Selon lui, la loi séparatisme "
est venue mettre une grosse pression sur les associations" qui peuvent "être dissoutes avec des motifs politiques, sans procédure pénale ni condamnation"
, ce qui fait qu'il ne
"faut surtout pas donner le bâton pour se faire battre et rester irréprochables".

Un autre acteur, très actif dans le tissu associatif et ancien militant du Parti socialiste abonde dans le même sens.


On veut nous forcer à voir le conflit sous un prisme bien particulier, et donc à se mettre du côté d'Israël sinon on est criminalisés.

"Mais, en fait, ce que personne ne veut relever, c'est qu'il s'agit d'une guerre coloniale qui ne date pas du 7 octobre"
, déclare le fonctionnaire sous couvert d'anonymat.

En réalité, l'inquiétude face à d'éventuelles positions politiques sur la question, inquiète jusque dans les rangs du CFCM (Conseil français du culte musulman), qui a publié, dès le 12 octobre dernier, un communiqué appelant "
les responsables des mosquées et les imams à redoubler de vigilance".

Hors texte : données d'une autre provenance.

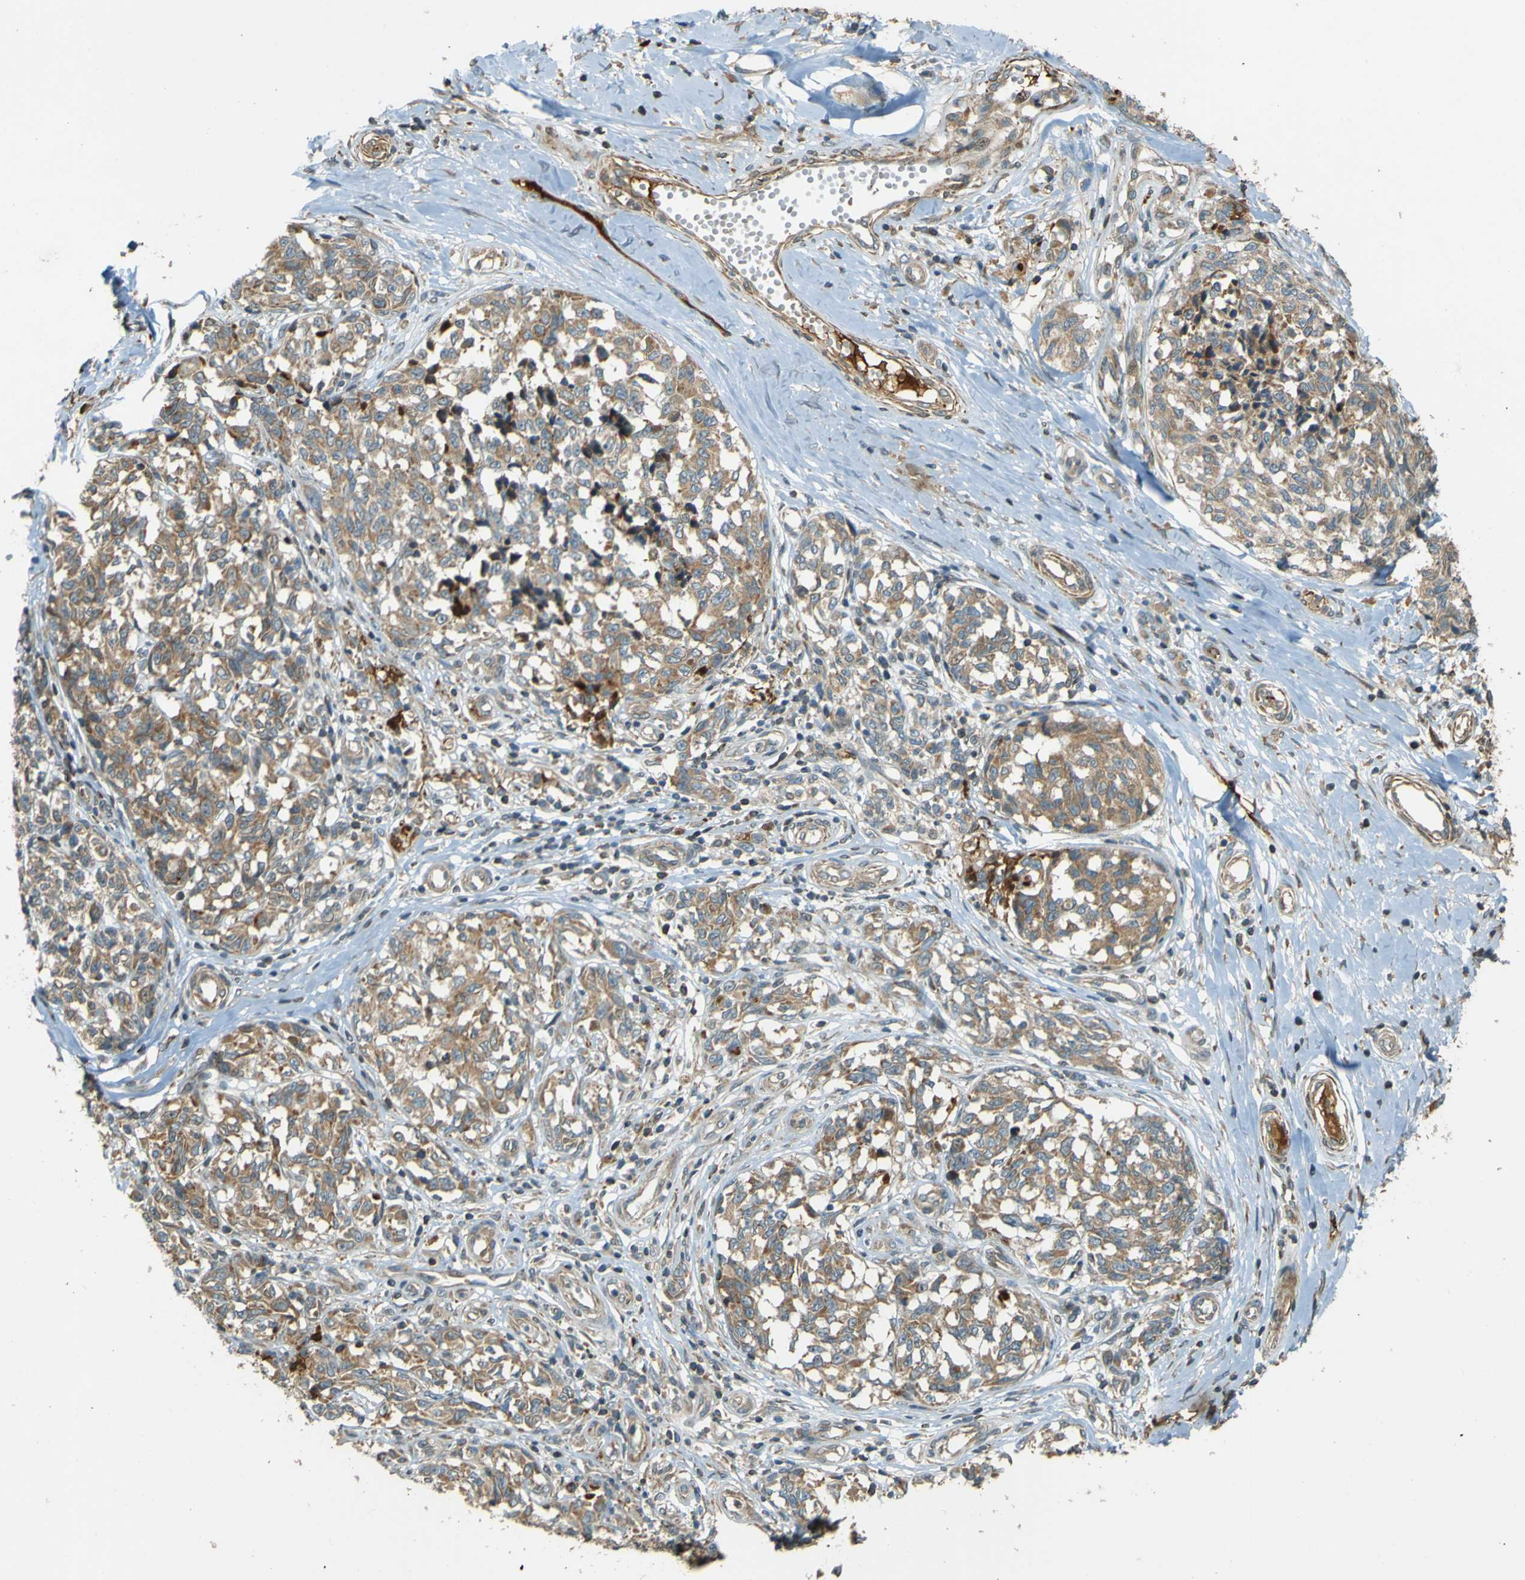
{"staining": {"intensity": "moderate", "quantity": ">75%", "location": "cytoplasmic/membranous"}, "tissue": "melanoma", "cell_type": "Tumor cells", "image_type": "cancer", "snomed": [{"axis": "morphology", "description": "Malignant melanoma, NOS"}, {"axis": "topography", "description": "Skin"}], "caption": "Protein staining of malignant melanoma tissue displays moderate cytoplasmic/membranous staining in about >75% of tumor cells.", "gene": "LPCAT1", "patient": {"sex": "female", "age": 64}}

"Tout développement autour du conflit israélo-palestinien et toute tentative de mettre en exergue les responsabilités des uns et des autres, outre qu'ils n'ont pas leur place dans un moment solennel de prière, risquent d'être source d'incompréhension et de polémiques"
écrivait notamment l'organisation.

Dans ce communiqué aux allures de mise en garde, le CFCM invitait "
les imams et les fidèles à prier pour toutes les victimes d'où qu'elles soient, d'élever des prières pour qu'Israéliens et Palestiniens puissent vite retrouver les voies de la Paix et de la Sécurité et construire ensemble, dans le dialogue, un avenir meilleur pour les générations futures".